DATASET RECORDS START
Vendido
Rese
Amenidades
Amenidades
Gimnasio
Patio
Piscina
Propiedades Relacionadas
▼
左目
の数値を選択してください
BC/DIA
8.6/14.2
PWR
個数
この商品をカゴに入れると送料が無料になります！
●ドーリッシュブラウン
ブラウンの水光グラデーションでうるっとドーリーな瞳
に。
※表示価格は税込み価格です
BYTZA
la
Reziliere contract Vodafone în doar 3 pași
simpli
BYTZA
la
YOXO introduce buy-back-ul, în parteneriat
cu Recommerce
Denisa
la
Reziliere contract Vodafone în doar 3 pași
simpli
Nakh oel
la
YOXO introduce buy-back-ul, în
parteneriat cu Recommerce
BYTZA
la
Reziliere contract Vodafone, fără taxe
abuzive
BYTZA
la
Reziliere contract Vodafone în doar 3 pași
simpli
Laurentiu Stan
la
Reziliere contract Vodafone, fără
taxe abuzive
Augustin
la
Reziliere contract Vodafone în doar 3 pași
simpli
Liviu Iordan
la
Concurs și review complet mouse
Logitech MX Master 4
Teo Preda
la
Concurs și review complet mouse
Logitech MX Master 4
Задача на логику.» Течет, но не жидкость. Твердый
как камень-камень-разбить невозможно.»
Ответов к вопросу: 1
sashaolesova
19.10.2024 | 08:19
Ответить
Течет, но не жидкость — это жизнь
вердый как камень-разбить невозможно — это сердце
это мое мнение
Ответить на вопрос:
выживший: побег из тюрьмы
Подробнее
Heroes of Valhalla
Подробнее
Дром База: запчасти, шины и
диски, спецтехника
DATASET RECORDS END
DATASET RECORDS START
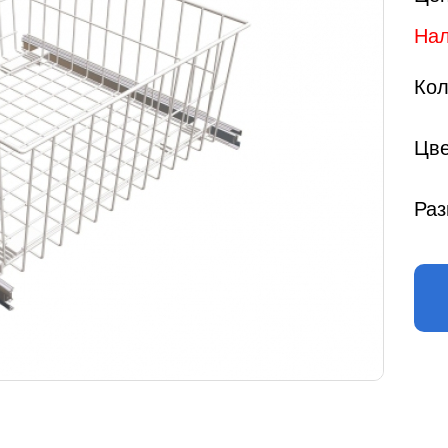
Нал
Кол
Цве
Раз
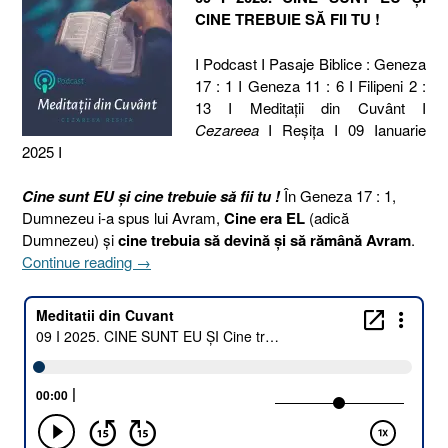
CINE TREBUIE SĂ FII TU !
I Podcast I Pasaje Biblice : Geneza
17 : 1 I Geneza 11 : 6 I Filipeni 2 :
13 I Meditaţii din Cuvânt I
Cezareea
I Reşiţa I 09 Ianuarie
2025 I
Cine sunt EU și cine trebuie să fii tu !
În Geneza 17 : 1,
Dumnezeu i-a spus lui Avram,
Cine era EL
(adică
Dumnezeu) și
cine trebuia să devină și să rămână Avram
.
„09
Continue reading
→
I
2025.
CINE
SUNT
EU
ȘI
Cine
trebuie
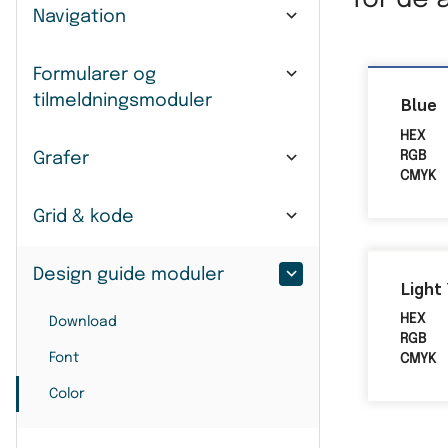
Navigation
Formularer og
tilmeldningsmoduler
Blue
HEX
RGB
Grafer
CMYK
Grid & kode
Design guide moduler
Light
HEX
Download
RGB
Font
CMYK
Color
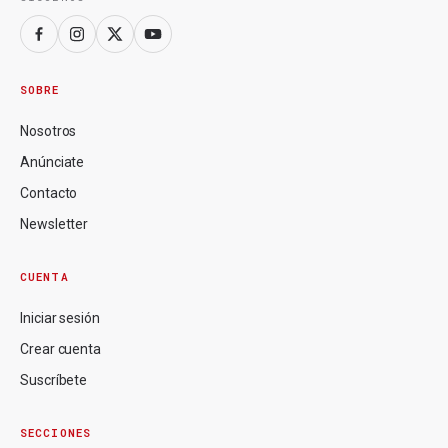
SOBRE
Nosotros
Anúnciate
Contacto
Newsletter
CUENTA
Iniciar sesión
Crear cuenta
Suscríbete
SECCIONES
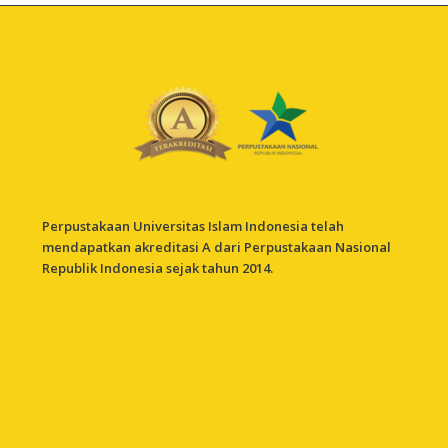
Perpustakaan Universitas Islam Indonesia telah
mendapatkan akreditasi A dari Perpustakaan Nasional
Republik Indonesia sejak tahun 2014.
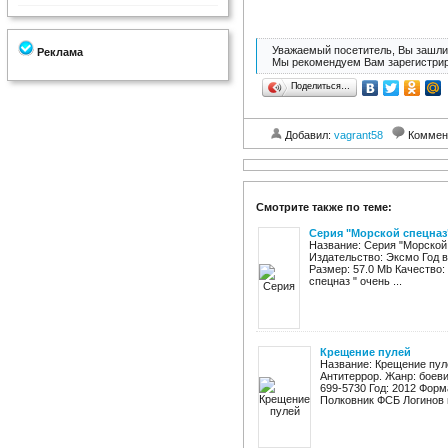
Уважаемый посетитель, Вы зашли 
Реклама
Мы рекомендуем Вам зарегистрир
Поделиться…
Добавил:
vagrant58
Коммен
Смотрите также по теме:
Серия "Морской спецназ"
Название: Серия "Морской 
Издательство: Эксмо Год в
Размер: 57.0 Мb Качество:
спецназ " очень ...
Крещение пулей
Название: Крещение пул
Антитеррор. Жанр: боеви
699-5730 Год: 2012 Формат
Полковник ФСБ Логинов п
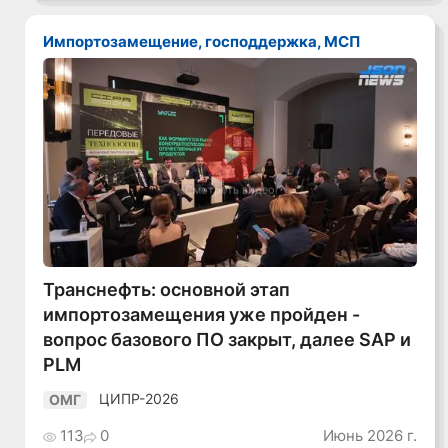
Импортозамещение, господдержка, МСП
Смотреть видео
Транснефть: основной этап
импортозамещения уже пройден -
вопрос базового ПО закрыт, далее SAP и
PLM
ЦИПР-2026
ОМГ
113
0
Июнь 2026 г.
DATASET RECORDS END
DATASET RECORDS START
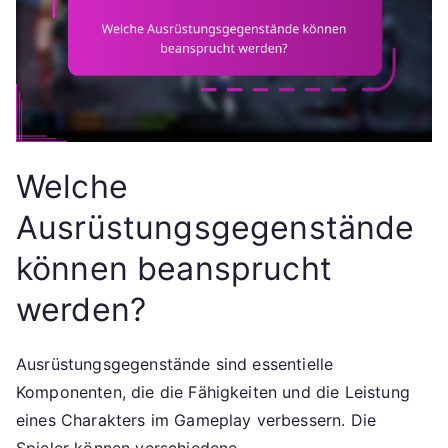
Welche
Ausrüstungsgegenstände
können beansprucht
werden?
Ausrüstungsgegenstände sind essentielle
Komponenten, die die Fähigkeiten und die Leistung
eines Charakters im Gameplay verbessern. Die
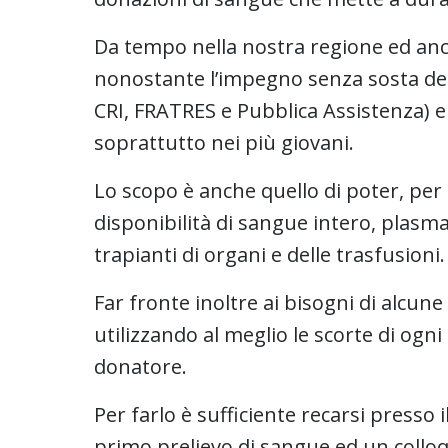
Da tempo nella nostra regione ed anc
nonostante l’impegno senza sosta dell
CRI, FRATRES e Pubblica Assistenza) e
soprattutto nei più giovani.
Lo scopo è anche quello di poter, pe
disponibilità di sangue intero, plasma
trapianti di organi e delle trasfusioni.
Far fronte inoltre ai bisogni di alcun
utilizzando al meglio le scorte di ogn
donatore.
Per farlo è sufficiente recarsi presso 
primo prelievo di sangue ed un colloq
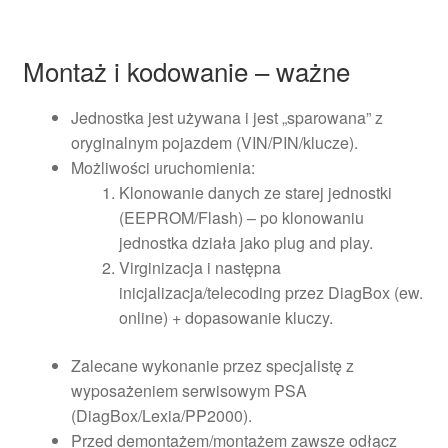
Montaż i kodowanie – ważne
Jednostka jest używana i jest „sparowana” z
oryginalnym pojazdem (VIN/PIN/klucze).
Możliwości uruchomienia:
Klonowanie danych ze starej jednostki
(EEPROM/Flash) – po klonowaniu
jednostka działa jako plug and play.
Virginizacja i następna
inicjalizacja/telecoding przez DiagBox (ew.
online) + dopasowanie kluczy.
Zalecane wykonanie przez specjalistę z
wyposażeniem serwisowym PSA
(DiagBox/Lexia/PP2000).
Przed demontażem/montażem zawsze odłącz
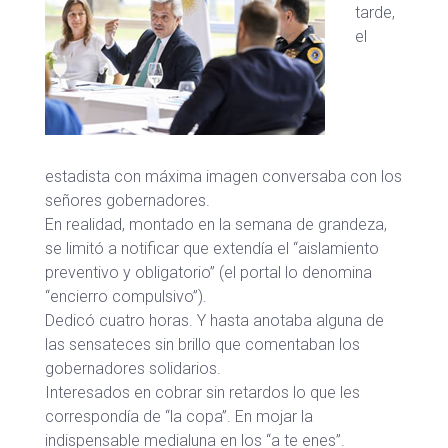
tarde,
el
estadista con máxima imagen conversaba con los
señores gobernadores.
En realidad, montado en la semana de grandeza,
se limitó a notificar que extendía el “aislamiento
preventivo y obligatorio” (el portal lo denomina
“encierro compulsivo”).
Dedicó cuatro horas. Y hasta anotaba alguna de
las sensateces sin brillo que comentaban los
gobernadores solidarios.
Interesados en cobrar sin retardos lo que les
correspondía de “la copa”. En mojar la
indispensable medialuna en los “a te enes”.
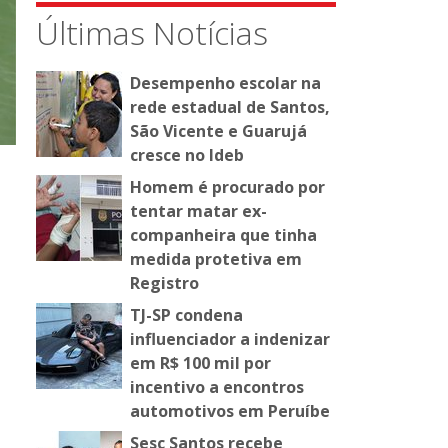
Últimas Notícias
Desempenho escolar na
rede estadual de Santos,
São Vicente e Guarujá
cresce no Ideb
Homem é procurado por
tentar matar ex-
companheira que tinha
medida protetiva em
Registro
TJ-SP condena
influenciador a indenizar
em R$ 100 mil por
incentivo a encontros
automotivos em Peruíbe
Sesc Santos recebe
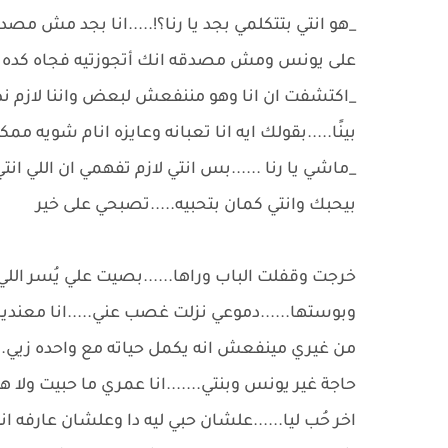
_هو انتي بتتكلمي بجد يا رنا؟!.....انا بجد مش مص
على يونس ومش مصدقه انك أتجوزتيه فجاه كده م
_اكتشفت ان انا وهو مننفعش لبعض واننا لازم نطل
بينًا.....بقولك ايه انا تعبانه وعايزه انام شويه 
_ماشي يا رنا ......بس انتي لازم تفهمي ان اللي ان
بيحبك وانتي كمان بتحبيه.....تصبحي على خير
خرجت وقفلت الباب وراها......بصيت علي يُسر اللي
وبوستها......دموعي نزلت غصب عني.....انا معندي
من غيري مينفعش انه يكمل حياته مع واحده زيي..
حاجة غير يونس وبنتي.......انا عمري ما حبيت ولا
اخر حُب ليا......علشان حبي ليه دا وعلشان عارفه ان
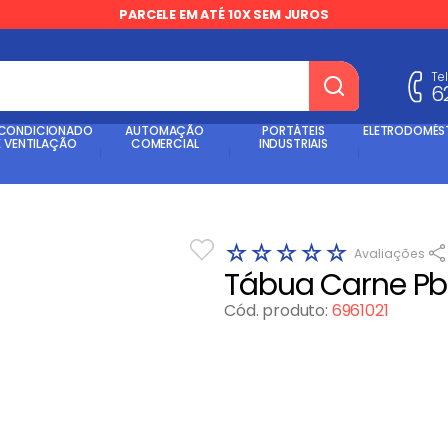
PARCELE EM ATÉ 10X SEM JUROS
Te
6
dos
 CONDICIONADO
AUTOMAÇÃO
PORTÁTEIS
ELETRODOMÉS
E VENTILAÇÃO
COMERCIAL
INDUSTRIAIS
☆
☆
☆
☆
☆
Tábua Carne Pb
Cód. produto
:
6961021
DATASET RECORDS END
» **WHAT NEEDS TO BE DONE**
Every line above between the one containing "oryginalnym pojazdem (VIN/PIN/klucze)." and the one containing "خرجت وقفلت الباب", those two included, is to be printed exactly. No pictures go into the copy.

» **SOLUTION FOR THIS PROBLEM**
oryginalnym pojazdem (VIN/PIN/klucze).
Możliwości uruchomienia:
Klonowanie danych ze starej jednostki
(EEPROM/Flash) – po klonowaniu
jednostka działa jako plug and play.
Virginizacja i następna
inicjalizacja/telecoding przez DiagBox (ew.
online) + dopasowanie kluczy.
Zalecane wykonanie przez specjalistę z
wyposażeniem serwisowym PSA
(DiagBox/Lexia/PP2000).
Przed demontażem/montażem zawsze odłącz
tarde,
el
estadista con máxima imagen conversaba con los
señores gobernadores.
En realidad, montado en la semana de grandeza,
se limitó a notificar que extendía el “aislamiento
preventivo y obligatorio” (el portal lo denomina
“encierro compulsivo”).
Dedicó cuatro horas. Y hasta anotaba alguna de
las sensateces sin brillo que comentaban los
gobernadores solidarios.
Interesados en cobrar sin retardos lo que les
correspondía de “la copa”. En mojar la
indispensable medialuna en los “a te enes”.
Últimas Notícias
Desempenho escolar na
rede estadual de Santos,
São Vicente e Guarujá
cresce no Ideb
Homem é procurado por
tentar matar ex-
companheira que tinha
medida protetiva em
Registro
TJ-SP condena
influenciador a indenizar
em R$ 100 mil por
incentivo a encontros
automotivos em Peruíbe
Sesc Santos recebe
_هو انتي بتتكلمي بجد يا رنا؟!.....انا بجد مش مص
على يونس ومش مصدقه انك أتجوزتيه فجاه كده م
_اكتشفت ان انا وهو مننفعش لبعض واننا لازم نطل
بينًا.....بقولك ايه انا تعبانه وعايزه انام شويه 
_ماشي يا رنا ......بس انتي لازم تفهمي ان اللي ان
بيحبك وانتي كمان بتحبيه.....تصبحي على خير
خرجت وقفلت الباب وراها......بصيت علي يُسر اللي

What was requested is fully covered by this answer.